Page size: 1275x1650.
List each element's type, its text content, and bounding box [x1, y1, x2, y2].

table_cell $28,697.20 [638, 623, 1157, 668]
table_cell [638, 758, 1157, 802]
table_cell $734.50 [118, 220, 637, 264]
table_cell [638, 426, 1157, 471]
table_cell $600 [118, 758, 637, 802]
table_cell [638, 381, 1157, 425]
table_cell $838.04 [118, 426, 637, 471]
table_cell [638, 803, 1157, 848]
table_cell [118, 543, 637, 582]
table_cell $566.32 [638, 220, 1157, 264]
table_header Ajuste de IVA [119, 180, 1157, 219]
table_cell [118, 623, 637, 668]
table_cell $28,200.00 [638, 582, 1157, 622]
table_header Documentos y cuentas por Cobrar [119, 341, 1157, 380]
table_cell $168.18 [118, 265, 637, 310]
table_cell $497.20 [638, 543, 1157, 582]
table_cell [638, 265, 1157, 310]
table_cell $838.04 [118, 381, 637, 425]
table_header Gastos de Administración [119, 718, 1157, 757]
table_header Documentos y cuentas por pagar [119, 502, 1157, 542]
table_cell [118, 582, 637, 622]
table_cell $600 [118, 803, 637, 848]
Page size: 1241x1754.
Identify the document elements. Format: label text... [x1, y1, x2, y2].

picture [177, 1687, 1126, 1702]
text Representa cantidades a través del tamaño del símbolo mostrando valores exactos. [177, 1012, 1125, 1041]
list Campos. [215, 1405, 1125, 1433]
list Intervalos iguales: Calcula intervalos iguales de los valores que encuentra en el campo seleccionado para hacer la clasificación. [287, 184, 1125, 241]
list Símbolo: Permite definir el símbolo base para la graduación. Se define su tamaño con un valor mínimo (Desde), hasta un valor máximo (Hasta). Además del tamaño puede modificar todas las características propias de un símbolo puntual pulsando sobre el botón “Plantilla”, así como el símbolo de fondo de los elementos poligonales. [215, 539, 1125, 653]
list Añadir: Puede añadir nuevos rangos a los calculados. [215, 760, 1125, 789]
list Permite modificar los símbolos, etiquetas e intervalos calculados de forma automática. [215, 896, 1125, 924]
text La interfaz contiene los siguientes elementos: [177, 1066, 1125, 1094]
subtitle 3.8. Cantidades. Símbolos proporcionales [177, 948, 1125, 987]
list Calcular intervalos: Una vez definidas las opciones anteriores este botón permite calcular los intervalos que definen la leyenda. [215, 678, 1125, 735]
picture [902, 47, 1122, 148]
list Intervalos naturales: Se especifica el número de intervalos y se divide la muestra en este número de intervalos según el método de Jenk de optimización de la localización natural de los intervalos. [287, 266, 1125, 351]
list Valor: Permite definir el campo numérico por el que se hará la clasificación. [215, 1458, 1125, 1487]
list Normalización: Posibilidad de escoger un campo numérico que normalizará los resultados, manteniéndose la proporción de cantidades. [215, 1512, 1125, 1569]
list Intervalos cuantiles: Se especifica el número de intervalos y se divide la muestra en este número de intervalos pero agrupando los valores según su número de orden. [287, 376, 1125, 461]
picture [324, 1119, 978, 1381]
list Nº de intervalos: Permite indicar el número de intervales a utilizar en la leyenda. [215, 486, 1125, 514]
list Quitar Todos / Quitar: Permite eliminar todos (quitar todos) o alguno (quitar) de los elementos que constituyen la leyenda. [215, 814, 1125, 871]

::::::

Please rewrite the listing above, putting "simbología" wherever "leyenda" appears and leaving everything else unchanged.

Output for this exercise:
Page size: 1275x1650.
List each element's type, its text content, and bounding box [x1, y1, x2, y2].

table_cell $28,697.20 [638, 623, 1157, 668]
table_cell [638, 758, 1157, 802]
table_cell $734.50 [118, 220, 637, 264]
table_cell [638, 426, 1157, 471]
table_cell $600 [118, 758, 637, 802]
table_cell [638, 381, 1157, 425]
table_cell $838.04 [118, 426, 637, 471]
table_cell [638, 803, 1157, 848]
table_cell [118, 543, 637, 582]
table_cell $566.32 [638, 220, 1157, 264]
table_header Ajuste de IVA [119, 180, 1157, 219]
table_cell [118, 623, 637, 668]
table_cell $28,200.00 [638, 582, 1157, 622]
table_header Documentos y cuentas por Cobrar [119, 341, 1157, 380]
table_cell $168.18 [118, 265, 637, 310]
table_cell $497.20 [638, 543, 1157, 582]
table_cell [638, 265, 1157, 310]
table_cell $838.04 [118, 381, 637, 425]
table_header Gastos de Administración [119, 718, 1157, 757]
table_header Documentos y cuentas por pagar [119, 502, 1157, 542]
table_cell [118, 582, 637, 622]
table_cell $600 [118, 803, 637, 848]
Page size: 1241x1754.
Identify the document elements. Format: label text... [x1, y1, x2, y2].

picture [177, 1687, 1126, 1702]
text Representa cantidades a través del tamaño del símbolo mostrando valores exactos. [177, 1012, 1125, 1041]
list Campos. [215, 1405, 1125, 1433]
list Intervalos iguales: Calcula intervalos iguales de los valores que encuentra en el campo seleccionado para hacer la clasificación. [287, 184, 1125, 241]
list Símbolo: Permite definir el símbolo base para la graduación. Se define su tamaño con un valor mínimo (Desde), hasta un valor máximo (Hasta). Además del tamaño puede modificar todas las características propias de un símbolo puntual pulsando sobre el botón “Plantilla”, así como el símbolo de fondo de los elementos poligonales. [215, 539, 1125, 653]
list Añadir: Puede añadir nuevos rangos a los calculados. [215, 760, 1125, 789]
list Permite modificar los símbolos, etiquetas e intervalos calculados de forma automática. [215, 896, 1125, 924]
text La interfaz contiene los siguientes elementos: [177, 1066, 1125, 1094]
subtitle 3.8. Cantidades. Símbolos proporcionales [177, 948, 1125, 987]
list Calcular intervalos: Una vez definidas las opciones anteriores este botón permite calcular los intervalos que definen la simbología. [215, 678, 1125, 735]
picture [902, 47, 1122, 148]
list Intervalos naturales: Se especifica el número de intervalos y se divide la muestra en este número de intervalos según el método de Jenk de optimización de la localización natural de los intervalos. [287, 266, 1125, 351]
list Valor: Permite definir el campo numérico por el que se hará la clasificación. [215, 1458, 1125, 1487]
list Normalización: Posibilidad de escoger un campo numérico que normalizará los resultados, manteniéndose la proporción de cantidades. [215, 1512, 1125, 1569]
list Intervalos cuantiles: Se especifica el número de intervalos y se divide la muestra en este número de intervalos pero agrupando los valores según su número de orden. [287, 376, 1125, 461]
picture [324, 1119, 978, 1381]
list Nº de intervalos: Permite indicar el número de intervales a utilizar en la simbología. [215, 486, 1125, 514]
list Quitar Todos / Quitar: Permite eliminar todos (quitar todos) o alguno (quitar) de los elementos que constituyen la simbología. [215, 814, 1125, 871]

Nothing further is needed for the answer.